Photo source: Flickr
Japanese electronics manufacturer Casio has officially acknowledged that a ransomware attack earlier this month led to the unauthorised access and theft of customer data.
On October 7, Casio initially reported experiencing a cyber incident but did not specify the details, only mentioning “system disruption” within the organisation. However, in a follow-up statement released on Friday, the Tokyo-based company confirmed that it was indeed a victim of ransomware.
The statement revealed that the attackers gained access to personal information belonging to Casio employees, contractors, business partners, and job applicants. Additionally, sensitive company data was compromised, including invoices, human resources documentation, and various technical files.
Casio noted that while hackers accessed “information about some customers,” it did not disclose the specific types of data involved or the number of individuals affected.
Importantly, Casio clarified that there was no breach of credit card information. The company also emphasised that its Casio ID and ClassPad services remained unaffected by the incident.
The identity of the attackers has not been confirmed by Casio. However, a ransomware group known as Underground has claimed responsibility for the breach on its dark web leak site.
Underground is a relatively new player in the ransomware landscape, having first emerged in June 2023. Microsoft has previously associated this group with a Russian cybercriminal organisation known as Storm-0978—also referred to as “RomCom” due to its use of specific malware. Researchers have indicated that RomCom conducts cyberattacks and other digital intrusions on behalf of the Russian government.

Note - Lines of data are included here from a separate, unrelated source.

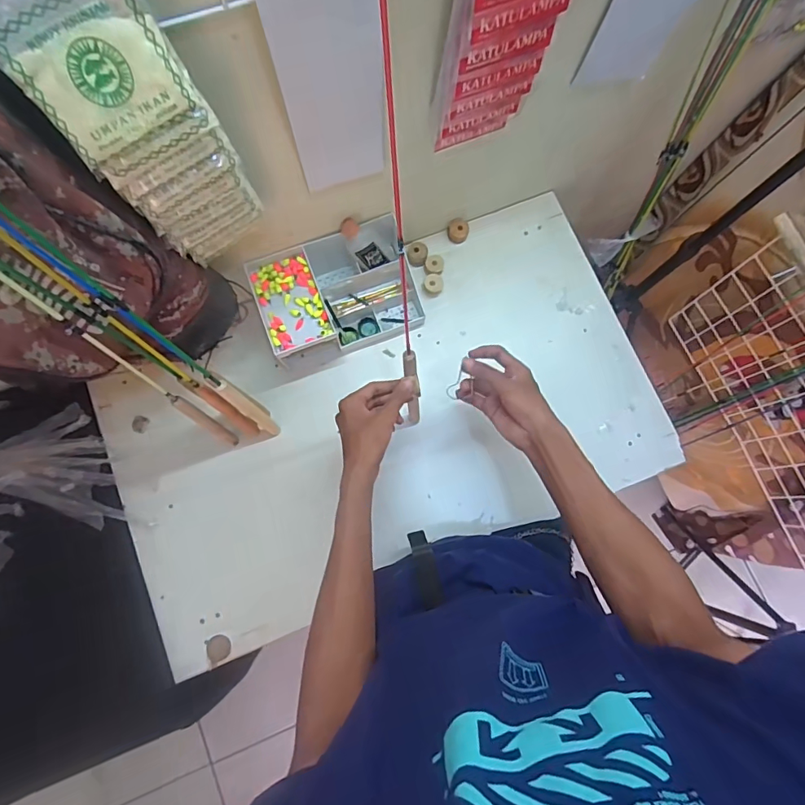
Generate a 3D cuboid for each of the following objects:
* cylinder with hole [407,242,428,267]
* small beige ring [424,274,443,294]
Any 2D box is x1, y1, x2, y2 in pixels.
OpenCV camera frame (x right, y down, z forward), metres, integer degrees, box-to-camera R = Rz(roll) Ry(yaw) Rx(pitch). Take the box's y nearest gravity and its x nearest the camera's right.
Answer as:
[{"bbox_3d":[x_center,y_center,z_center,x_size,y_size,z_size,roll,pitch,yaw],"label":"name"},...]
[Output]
[{"bbox_3d":[0.025,-0.243,0.765,0.033,0.016,0.036,20,79,2],"label":"cylinder with hole"},{"bbox_3d":[0.051,-0.192,0.762,0.030,0.024,0.030,0,79,-2],"label":"small beige ring"}]

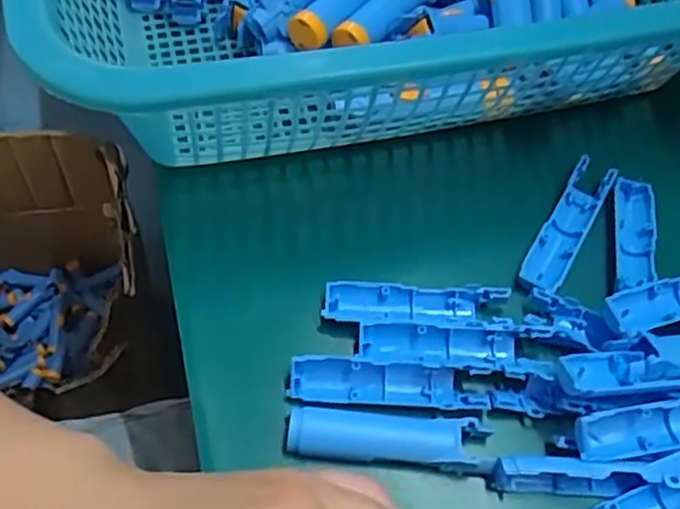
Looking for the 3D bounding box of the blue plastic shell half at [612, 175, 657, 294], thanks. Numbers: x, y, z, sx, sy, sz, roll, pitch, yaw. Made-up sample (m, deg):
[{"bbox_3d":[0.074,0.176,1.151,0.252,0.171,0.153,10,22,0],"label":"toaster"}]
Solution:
[{"bbox_3d":[0.136,-0.008,0.326,0.019,0.007,0.060,12,58,2],"label":"blue plastic shell half"}]

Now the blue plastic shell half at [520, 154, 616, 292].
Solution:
[{"bbox_3d":[0.104,-0.014,0.325,0.018,0.008,0.075,30,61,13],"label":"blue plastic shell half"}]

In a post on its dark web portal, Underground claimed to have stolen over 200 gigabytes of data from Casio. This includes legal documents, payroll records, and personal information of employees. The group has also released samples of the stolen data to assert their claims and likely to pressure Casio into paying a ransom.
In its updated statement, Casio indicated that investigations are ongoing to determine the “full extent of the damage” caused by the ransomware attack. Some systems at Casio are still reported as “unusable.”

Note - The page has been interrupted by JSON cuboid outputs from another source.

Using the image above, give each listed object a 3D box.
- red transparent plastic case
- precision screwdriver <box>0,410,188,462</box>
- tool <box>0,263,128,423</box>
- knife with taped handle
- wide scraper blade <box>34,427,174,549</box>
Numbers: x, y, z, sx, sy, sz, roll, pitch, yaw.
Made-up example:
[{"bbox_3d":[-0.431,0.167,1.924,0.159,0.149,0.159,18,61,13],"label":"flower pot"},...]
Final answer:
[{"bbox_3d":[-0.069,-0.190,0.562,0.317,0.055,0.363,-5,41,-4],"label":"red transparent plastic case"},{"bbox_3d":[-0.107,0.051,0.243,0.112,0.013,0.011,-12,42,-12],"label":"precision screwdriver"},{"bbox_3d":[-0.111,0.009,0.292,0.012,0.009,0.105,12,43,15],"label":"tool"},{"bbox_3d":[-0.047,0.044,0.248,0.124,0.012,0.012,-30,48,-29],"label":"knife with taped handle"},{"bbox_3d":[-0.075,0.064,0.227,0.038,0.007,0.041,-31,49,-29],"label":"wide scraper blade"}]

Casio has urged individuals who may be affected to remain vigilant against unsolicited emails and phishing attempts. The company also cautioned against sharing any leaked information online, stating that doing so could worsen the situation for those impacted by the breach.
“Please refrain from spreading this information through social media, etc., as it could increase the damage caused by the leak of information on this case,” Casio warned in its statement.
Authorities such as Japan’s Personal Information Protection Commission and local police have been notified about the incident, and investigations are currently underway as efforts continue to remediate the breach and mitigate further damage.